The problem is that none of these diagnoses are sufficient, nor do they capture the essence of the men. And if millions adhere to these men’s perspectives, by definition they cannot be abnormal.

In 1938 the American journalist H.R. Knickerbocker asked the famous psychoanalyst Carl Jung, what constituted Hitler’s power. Jung answered, ‘Hitler is the mirror of every German’s unconscious…He is the loudspeaker which magnifies the inaudible whispers of the German soul..Hitler’s power is not political. It is magic.

Hitler believed that Providence, an inner voice guided him. Jung believed that it was his ‘own unconscious, into which the German people have projected their own selves.’ Trump believes that his superior instincts guide him. When he says to those who think that he is unstable, ‘I am a very stable genius,’ he means that his instincts are his genius, and he communicates with the instincts of his followers.

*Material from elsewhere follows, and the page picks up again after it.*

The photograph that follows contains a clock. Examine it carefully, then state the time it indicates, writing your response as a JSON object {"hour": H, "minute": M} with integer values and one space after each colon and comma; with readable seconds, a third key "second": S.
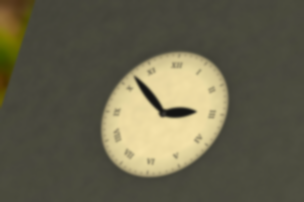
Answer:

Recently neuroscience has found the instinctive, unconscious, non-verbal, mind to be located in the right hemisphere of the brain. Normally this hemisphere is in harmonious balance with the verbal, logical, conscious mind. However, in stressful situations they disconnect, and the right, magical, emotional, desirous, hemisphere dominates. The strange power between leader and the masses lies in right hemisphere-to right hemisphere communications, and the mass religious-like handing over of right hemispheres to the leader.

In that hemisphere logic and reality are distorted to desires. The leaders rant and lie, but the followers, as if hypnotised only hear the power and promises,  ‘Deutschland über alles.’ (‘Germany above all.’) and ‘We’ll make America (you) great again.’

The game is deadly because it doesn’t have words or logic. Logic is seen as conspiracy. For the leaders to lose is inconceivable because somewhere in their lives they have learned that powerlessness is death, and that only respect and adoration is life.

What to do? Point out the truth, especially that such leaders only care for themselves. Trump withheld corona virus lockdown because it opposed his opportunities to harangue to crowds and he would have had to submit to a superior force. This cost his followers’ lives.

Next, be ready for an election stunt such as declaration of an emergency (like Hitler did) if Trump sees that he will lose.

But most important in the long run, Americans, and others threatened with fascism, must respect the despairing people who are liable to follow false prophets. They must deal with the gross inequalities that threaten their survival.


Paul Valent is a retired psychiatrist and writer. His latest book is ‘Heart of Violence; Why People Harm Each Other’.